Die Idee mit dem Vorhang gefällt mir an und für sich ganz gut.
Wer hat schon Interesse daran, seine Zuhörer und Zuhörerinnen zu
langweilen. Das Verhalten von Lord Byron finde ich schlicht
unhöflich. Dem anderen gleich vor den Latz knallen, dass man von
ihm nichts erwartet. Dass von dort nichts Gutes oder Interessantes
kommen kann. Dass der sich jeden Atem sparen kann. Und dann
genussvoll zusehen, wie der andere sich vor Verlegenheit windet,
während ich meine Überlegenheit souverän ausgespielt habe.
Wenn so etwas passiert, dann ärgert mich das. Und zwar nicht nur
in der Kirche. Ich habe tiefes Verständnis dafür, dass es
Predigten, Reden, Vorträge, Grußworte und Ansprachen gibt, die
gerade mal völlig an mir vorübergehen. Aber wie kann ich das
wissen, wenn ich nicht wenigstens am Anfang meine Ohren aufmache
und auf Empfang stelle? Wenn ich nicht im Mindesten offen dafür
bin, dass es vielleicht auch anders sein könnte?
Denn wer weiß: Vielleicht ist unter all den Worten, die meinen
Tag begleiten, ja wider Erwarten doch eine Perle der Weisheit, die
mich ein Stück weiterbringt. Dann wäre es doch schade gewesen,
wenn der Vorhang zu früh fällt und ich einfach weiter zappe. Und
wenn es denn partout nicht sein soll, dann habe ich durch meine
Aufmerksamkeit doch wenigstens meinem Gegenüber seine Würde
gelassen.
Freitag, 14. November 2003
Wollen Sie Ihre neuen türkischen Nachbarn beeindrucken? Oder
ist Ihr Kollege Hindu und hat Sie zum Essen eingeladen? Oder ist
Ihnen heute nach einer Prise Buddhismus? Wenn Sie solche oder
ähnliche Fragen mit einem klaren "Ja" beantworten
können, dann sind Sie der ideale Abnehmer für ein neues Produkt
des italienischen Softwareherstellers HolySoft.

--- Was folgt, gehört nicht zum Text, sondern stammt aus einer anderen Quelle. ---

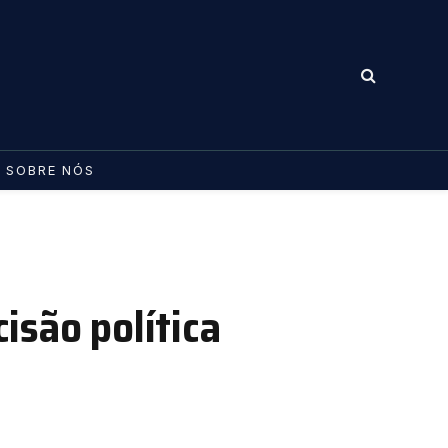
SOBRE NÓS
isão política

Das Ganze heißt Plug and Pray. Und wird von den Machern
angepriesen als die Antwort auf unsere Zeit. In der heilige Kriege
und schnelle Machtwechsel an der Tagesordnung sind. Und damit auch
wechselnde Religionen. Deshalb kann ich mir mit dieser Software
die gerade passende aussuchen und via PC zu ihr wechseln. Völlig
unkompliziert und unbürokratisch. Damit stehe ich dann
automatisch immer auf der richtigen religiösen Seite.
Klingt bestechend, ist aber wohl doch nur eine wirklich gute
Internet-Satire auf unsere Zeit. Die wie viele Satiren ein
Körnchen Wahrheit enthält. In einer immer mobiler werdenden Welt
erleben viele Menschen, dass nichts mehr für die Ewigkeit ist.
Weder Wohnsitz, noch Arbeitsplatz, noch Partner. Lebenslange
Bindung an eine Religion wirkt da schon fast antiquiert. Zumal
andere Religionen nicht mehr ganz woanders sind, sondern ganz in
meiner Nähe. Warum sich also festlegen?
Vielleicht genau deswegen: weil kaum noch etwas für die Ewigkeit
ist. Was den meisten Menschen nicht nur Freude macht. Weil da
schon noch so eine Sehnsucht nach etwas ist, das trägt und hält.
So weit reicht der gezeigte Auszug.